Nevertheless, the rich figure to get richer as cable possibilities grow.
And what will all this television money do to labor relations between the owners and players' union? Their current contract will expire after the 1989 season, making a strike in 1990 a possibility.
Said Ueberroth: "I think this will help labor relations. I think both parties, owners and players, are benefiting. They now have even more reason to find a common ground and get it done.
"I would think the larger amount of money available would cause them to work harder for a solution. Everyone now has more to lose."
A baseball strike in 1990 would spoil what otherwise should be a banner year for CBS Sports. That year, it has the Super Bowl, the National Collegiate Athletic Assn. basketball Final Four, the National Basketball Assn. final series and now the baseball playoffs and the World Series.
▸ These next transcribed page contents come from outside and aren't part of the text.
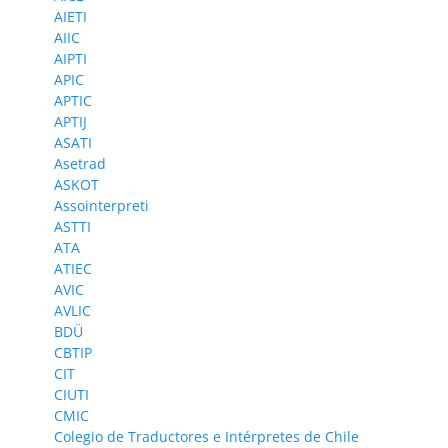
AIETI
AIIC
AIPTI
APIC
APTIC
APTIJ
ASATI
Asetrad
ASKOT
Assointerpreti
ASTTI
ATA
ATIEC
AVIC
AVLIC
BDÜ
CBTIP
CIT
CIUTI
CMIC
Colegio de Traductores e Intérpretes de Chile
About announcing assignments, Pilson said: "We have 18 months to work on that."
Vin Scully, NBC's lead play-by-play announcer, will be available by then. His contract, had the network kept baseball, would have run through 1991. But it now expires after the 1989 season.
Scully, who worked for CBS from 1975 until 1983, when he switched to NBC, is on a cruise and could not be reached for comment.
Musburger, however, would seem to have the inside track as the No. 1 play-by-play announcer. Dick Stockton, a former Boston Red Sox announcer, is a likely No. 2.
As for the commentator's job, Johnny Bench, Musburger's partner on CBS Radio, figures as one possibility. Another might be Joe Garagiola, who recently quit after 27 years at NBC.
Art Watson, the president of NBC Sports, said his network's other regular baseball announcers, Bob Costas and Tony Kubek, would be assigned to other events.
Regarding the $1-billion bid by CBS, Watson said: "That bid was beyond our reach. Everyone evaluates things differently."
Watson said NBC had bid for a package similar to the one it now has--30 Saturday telecasts plus the playoffs and World Series in alternating years.
Watson said that CBS' standing of No. 3 in the ratings had to be a factor in its high bid.
"Maybe they're hungrier," he said. "They're just coming off their worst ratings week."
Watson also said: "We wish baseball and CBS good luck. They're partners for 4 years, then we'll see what happens."
The only word from ABC was in a prepared statement from Dennis Swanson, ABC Sports president. In part, it read:
"We're disappointed to lose our identity with major league baseball, which has been a blue-chip franchise for ABC Sports since 1975. We made what we considered a competitive offer. We congratulate CBS on its acquisition."
ABC's Al Michaels, a baseball announcer since joining the Cincinnati Reds in 1972, was traveling Wednesday and could not be reached.